The final choice was Ed Yong’s ‘An Immense World’, a fascinating book about how other creatures sense the world differently from us.  It is perhaps not a surprise that dogs have a facial muscle that can raise their inner eyebrows, giving them a soulful, plaintive expression.  This muscle does not exist in wolves.  It is the result of centuries of domestication, in which dog faces were inadvertently reshaped to look a bit more like ours.  Those faces are now a bit easier to read, and better at triggering a nurturing response.  More surprising perhaps is that adults vary so much in their olfactory likes and dislikes that when the US Army tried to develop a stink bomb for crowd control purposes, they could not find a smell that was universally disgusting to all cultures.
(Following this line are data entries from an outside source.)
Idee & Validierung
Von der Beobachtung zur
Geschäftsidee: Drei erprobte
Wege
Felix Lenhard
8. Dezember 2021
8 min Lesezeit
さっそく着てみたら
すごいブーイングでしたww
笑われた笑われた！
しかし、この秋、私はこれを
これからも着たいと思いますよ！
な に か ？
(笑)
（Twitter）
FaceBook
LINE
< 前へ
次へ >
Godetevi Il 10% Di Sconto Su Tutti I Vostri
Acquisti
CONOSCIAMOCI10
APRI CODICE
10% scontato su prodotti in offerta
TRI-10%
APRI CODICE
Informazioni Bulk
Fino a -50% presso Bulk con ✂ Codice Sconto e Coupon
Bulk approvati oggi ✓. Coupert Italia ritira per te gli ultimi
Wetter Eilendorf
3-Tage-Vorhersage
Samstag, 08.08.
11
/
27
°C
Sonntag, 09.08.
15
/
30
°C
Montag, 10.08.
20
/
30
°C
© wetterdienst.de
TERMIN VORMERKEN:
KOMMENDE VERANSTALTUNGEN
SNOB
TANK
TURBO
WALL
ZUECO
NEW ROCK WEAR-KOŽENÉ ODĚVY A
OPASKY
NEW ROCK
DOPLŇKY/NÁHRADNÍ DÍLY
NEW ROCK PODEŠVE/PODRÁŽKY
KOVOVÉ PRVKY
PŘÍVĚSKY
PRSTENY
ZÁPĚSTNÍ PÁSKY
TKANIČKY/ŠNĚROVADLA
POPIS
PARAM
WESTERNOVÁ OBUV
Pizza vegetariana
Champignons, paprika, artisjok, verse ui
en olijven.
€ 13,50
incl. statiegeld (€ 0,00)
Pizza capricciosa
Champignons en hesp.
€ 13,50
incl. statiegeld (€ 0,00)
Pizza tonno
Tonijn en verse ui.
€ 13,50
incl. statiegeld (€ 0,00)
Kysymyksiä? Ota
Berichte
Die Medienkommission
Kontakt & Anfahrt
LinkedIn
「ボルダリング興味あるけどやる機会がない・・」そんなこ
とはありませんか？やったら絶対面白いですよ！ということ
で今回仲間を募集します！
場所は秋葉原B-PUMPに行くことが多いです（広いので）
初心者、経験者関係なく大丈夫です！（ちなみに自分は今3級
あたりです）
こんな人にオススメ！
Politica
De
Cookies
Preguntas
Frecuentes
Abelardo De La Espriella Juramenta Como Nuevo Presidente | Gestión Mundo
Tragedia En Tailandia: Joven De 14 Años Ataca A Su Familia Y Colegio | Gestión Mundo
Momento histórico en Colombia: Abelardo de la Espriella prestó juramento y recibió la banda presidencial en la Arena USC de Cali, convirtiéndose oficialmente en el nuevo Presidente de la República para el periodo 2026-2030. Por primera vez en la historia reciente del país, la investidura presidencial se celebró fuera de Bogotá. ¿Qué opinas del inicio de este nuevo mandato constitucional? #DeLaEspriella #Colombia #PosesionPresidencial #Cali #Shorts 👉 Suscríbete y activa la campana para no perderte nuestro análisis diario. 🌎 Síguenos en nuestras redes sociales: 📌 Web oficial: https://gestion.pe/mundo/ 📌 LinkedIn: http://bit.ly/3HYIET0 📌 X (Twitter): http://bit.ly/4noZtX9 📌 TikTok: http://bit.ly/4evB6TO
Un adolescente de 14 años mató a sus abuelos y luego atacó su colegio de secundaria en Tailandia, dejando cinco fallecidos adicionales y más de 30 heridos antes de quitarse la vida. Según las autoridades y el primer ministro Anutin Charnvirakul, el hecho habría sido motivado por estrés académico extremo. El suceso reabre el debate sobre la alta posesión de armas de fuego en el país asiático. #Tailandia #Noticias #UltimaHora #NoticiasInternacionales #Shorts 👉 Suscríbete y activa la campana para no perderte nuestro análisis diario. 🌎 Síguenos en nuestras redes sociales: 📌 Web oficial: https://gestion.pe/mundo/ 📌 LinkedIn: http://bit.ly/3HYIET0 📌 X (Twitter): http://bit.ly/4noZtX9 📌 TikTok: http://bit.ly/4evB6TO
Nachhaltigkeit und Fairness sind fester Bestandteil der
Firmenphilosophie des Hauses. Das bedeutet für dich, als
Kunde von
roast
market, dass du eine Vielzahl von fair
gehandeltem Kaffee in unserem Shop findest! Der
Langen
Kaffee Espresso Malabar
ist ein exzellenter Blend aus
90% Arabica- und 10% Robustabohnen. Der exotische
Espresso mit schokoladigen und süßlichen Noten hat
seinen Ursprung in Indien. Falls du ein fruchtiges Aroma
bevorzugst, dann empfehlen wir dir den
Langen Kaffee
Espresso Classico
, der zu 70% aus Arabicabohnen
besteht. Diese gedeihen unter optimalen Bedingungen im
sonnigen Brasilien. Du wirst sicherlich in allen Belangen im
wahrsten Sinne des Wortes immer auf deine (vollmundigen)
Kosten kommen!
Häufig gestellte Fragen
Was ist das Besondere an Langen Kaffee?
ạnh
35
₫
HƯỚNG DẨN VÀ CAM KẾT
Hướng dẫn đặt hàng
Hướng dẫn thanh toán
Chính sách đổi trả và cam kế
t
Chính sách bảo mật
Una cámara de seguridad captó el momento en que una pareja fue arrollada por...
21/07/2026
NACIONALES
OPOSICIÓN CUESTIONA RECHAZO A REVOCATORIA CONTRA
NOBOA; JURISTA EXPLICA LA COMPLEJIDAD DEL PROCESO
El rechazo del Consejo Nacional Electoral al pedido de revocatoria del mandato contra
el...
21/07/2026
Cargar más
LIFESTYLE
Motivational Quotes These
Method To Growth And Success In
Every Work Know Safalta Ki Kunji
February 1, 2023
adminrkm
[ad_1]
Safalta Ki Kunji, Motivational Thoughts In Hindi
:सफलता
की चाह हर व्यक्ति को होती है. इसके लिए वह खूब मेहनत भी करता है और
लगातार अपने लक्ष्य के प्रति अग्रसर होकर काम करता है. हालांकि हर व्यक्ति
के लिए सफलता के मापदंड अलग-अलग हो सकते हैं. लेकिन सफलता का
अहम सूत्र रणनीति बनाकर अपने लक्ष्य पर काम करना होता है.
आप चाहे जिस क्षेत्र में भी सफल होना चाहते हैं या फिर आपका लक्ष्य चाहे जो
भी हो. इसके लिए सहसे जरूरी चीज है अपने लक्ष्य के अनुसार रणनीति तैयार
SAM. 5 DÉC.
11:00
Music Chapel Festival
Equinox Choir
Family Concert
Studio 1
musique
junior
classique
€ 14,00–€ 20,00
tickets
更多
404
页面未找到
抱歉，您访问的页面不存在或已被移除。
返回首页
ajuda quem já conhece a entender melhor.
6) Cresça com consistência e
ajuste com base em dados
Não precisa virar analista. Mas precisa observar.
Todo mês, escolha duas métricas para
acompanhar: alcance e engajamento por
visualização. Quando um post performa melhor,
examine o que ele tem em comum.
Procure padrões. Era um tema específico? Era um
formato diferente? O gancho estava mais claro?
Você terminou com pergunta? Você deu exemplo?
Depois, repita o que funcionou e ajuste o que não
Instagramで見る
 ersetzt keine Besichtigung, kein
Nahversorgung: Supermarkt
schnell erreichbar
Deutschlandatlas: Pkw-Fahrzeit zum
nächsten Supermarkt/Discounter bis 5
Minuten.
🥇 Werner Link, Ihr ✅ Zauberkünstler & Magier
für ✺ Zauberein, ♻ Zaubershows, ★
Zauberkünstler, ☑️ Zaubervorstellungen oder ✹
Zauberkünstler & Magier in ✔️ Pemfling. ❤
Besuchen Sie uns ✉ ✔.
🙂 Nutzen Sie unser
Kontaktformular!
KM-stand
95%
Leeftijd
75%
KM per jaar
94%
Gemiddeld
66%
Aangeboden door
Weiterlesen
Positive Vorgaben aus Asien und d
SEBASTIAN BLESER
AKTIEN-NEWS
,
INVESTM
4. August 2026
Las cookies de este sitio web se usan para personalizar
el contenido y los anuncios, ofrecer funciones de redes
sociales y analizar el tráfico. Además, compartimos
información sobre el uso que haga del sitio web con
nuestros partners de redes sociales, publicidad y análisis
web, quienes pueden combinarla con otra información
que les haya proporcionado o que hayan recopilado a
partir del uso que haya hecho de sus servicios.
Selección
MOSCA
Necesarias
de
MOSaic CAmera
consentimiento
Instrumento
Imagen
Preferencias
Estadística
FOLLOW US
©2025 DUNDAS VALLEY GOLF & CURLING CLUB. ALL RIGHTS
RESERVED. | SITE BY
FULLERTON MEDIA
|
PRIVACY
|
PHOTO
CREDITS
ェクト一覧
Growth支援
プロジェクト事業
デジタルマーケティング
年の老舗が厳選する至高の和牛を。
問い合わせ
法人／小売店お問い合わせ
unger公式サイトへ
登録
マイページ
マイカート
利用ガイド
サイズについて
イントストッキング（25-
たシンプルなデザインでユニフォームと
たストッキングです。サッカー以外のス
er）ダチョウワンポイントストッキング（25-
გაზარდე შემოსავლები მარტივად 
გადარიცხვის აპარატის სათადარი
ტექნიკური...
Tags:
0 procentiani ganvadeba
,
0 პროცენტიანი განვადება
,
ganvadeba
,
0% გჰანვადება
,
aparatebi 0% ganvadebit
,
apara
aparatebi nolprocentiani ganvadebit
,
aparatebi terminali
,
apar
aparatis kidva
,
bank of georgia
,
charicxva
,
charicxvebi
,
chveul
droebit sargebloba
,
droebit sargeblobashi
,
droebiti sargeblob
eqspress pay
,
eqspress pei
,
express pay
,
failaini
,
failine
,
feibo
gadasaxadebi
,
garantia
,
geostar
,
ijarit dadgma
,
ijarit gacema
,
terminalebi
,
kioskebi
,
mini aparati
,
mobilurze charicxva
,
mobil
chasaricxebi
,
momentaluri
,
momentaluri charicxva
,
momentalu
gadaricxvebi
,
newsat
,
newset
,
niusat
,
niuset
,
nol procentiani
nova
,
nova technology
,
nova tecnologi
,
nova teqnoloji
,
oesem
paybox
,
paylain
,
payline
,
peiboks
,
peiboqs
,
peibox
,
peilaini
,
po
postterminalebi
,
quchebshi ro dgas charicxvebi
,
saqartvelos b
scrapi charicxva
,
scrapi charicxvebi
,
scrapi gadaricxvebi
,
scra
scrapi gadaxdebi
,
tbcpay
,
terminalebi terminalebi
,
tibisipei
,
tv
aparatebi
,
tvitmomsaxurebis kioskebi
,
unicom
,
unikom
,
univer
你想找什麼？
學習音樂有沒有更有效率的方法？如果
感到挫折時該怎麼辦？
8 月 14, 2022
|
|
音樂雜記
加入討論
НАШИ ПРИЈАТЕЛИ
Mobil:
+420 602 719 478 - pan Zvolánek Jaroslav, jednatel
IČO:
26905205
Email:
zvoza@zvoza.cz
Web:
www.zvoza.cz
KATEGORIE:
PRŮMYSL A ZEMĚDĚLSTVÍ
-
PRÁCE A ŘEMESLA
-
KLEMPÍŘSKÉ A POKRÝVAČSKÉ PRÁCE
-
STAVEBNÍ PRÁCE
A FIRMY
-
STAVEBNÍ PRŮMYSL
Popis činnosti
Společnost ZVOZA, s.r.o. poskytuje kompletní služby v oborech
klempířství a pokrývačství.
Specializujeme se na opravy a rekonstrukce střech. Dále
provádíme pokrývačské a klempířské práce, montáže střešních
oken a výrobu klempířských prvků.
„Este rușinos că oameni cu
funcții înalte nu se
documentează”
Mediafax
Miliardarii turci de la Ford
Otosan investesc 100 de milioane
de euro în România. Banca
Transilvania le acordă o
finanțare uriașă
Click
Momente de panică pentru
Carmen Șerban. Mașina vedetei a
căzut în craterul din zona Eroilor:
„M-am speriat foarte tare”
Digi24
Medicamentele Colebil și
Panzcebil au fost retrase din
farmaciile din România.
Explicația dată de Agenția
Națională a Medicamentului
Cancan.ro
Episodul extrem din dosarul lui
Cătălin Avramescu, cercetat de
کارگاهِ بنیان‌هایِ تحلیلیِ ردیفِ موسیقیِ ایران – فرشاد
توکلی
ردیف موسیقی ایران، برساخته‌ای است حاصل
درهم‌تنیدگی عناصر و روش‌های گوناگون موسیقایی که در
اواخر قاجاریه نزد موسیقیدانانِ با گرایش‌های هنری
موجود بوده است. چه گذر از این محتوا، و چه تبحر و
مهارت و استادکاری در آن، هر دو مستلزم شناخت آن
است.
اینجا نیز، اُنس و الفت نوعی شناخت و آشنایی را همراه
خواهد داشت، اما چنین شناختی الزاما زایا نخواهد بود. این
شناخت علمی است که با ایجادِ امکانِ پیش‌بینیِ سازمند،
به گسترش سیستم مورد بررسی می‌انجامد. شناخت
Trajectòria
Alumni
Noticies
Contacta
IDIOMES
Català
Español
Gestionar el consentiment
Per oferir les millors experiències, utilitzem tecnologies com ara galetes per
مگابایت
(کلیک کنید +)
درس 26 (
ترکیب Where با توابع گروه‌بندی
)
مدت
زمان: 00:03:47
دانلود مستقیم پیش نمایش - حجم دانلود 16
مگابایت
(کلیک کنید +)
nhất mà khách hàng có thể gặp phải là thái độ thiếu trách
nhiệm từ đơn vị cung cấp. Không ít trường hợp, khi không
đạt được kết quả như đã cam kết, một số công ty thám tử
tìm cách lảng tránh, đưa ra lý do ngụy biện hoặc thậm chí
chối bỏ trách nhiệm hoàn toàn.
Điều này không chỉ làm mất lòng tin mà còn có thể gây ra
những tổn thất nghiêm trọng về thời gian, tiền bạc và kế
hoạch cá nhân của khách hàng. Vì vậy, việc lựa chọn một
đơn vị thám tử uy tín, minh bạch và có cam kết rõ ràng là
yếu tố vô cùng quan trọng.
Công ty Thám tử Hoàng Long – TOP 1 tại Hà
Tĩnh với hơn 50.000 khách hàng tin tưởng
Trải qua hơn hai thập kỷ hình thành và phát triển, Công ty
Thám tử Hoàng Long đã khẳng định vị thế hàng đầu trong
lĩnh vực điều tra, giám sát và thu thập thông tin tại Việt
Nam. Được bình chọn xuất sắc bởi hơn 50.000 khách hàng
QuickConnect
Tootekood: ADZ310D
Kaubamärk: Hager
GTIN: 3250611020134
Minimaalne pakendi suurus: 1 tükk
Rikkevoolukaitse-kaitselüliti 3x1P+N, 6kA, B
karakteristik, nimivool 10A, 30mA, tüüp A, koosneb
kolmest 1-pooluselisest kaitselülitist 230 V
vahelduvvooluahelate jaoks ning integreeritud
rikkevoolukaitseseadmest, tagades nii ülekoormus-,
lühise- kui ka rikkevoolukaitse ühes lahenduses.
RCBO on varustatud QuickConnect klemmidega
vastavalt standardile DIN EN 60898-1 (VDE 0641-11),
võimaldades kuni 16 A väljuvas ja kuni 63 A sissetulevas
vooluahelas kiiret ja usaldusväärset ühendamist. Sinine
The introduction alone is worth the price of the book, where Yong highlights what would happen if a series of creatures – human, elephant, bumblebee, bat, mouse, mosquito, rattlesnake, spider, owl and robin – all found themselves together in the same large room.  Perhaps surprisingly, the outcome is not as catastrophic as you might think, largely because each creature has its own view of the world that does not necessarily impinge on all of the others.  Humans, predictably, are guilty of seeing the world only through human eyes and perspectives, which makes it hard for us to appreciate the true complexity of the natural world – and, of course, our ever-increasing role in destroying it.